Lebanon-based Shiite militant group Hezbollah is suspected of having opened a new front in the Israel-Gaza conflict as rockets fired from Lebanon have struck northern Israel.
Unconfirmed reports suggest the rockets were fired by Palestine-linked militant groups in Lebanon and not by the Islamist Hezbollah, which is widely perceived to be the long-arm of Iran.
Lebanon's Minister of State for Administrative Reform Nabil de Freij has also warned that strict action will be taken against any outfit that drags the country into battle for their own interests.

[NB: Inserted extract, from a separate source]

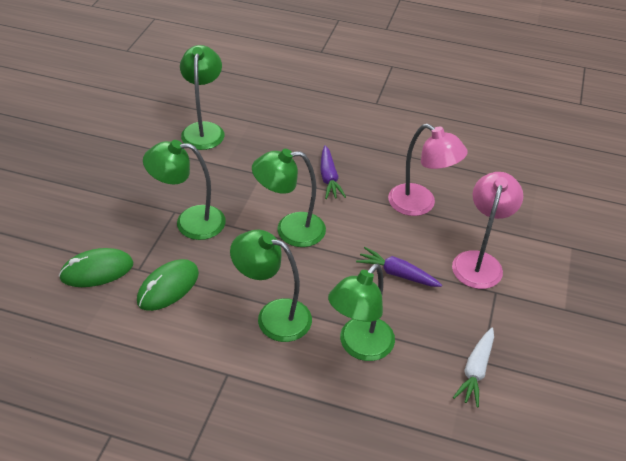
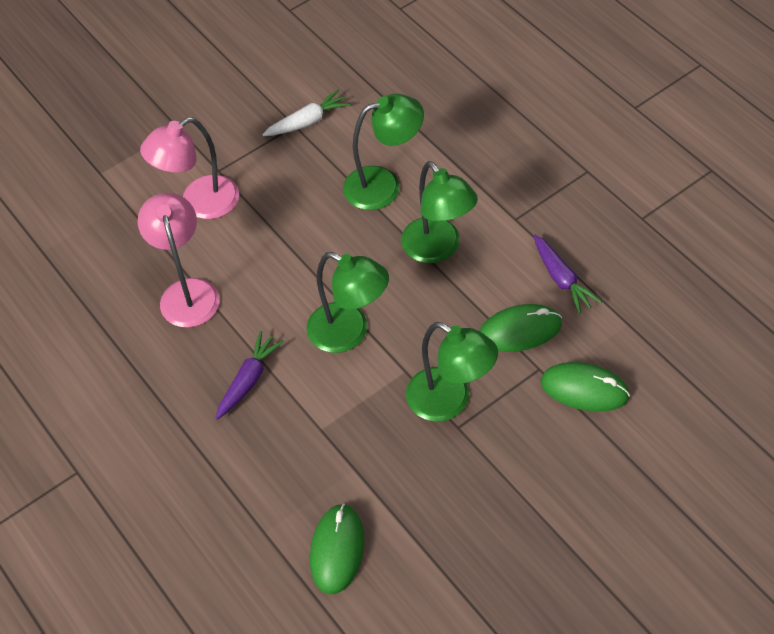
camera: 140 degrees left, 10 degrees up
green lamp [180,45,224,150] -> green mouse [310,504,364,594]
purple carrot [356,247,442,287] -> purple carrot moved to [534,235,602,314]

At least two rockets from southern Lebanon landed in northern Israel. In addition to that, the Lebanese army has defused two more rockets in Mari, the same location from where the earlier ones were thought to have been fired.
Lebanon's state-run National News Agency said the rockets were fired from the Hasbaya region after an initial attempt failed to take off from another region. The rockets did not cause any damage or casualties.
The Israeli Defence Forces (IDF) have alerted international observers from UN present in Lebanon over the attack. The remnants of the rockets were found near Kiryat Shemona, located in the region bordering Lebanon.
If it is confirmed that the rocket fire was launched by Hezbollah, it would be a serious escalation in the ongoing crisis. Hezbollah's involvement in the Syrian civil war in support of President Bashar al-Assad has already tilted the balance in favour of the Damascus regime in recent months.
Meanwhile, the Israeli offensive on the Gaza Strip has already claimed the lives of at least 90 Palestinians in the four-day long attack. There are no reported casualties on the Israeli side so far.
Israeli fighter jets continue to bombard suspected militant targets in the region. The Palestinian side says most of the casualties are women and children. On Thursday (10 July) alone, Israel hit more than 100 targets.
Amid the worsening crisis, the US has offered to help broker a ceasefire between the sides, President Barack Obama has said.
Following a telephone conversation with Israeli Prime Minister Benjamin Netanyahu, the White House said Obama expressed concerns that the present fighting could intensify further and urged "all sides to do everything they can to protect the lives of civilians."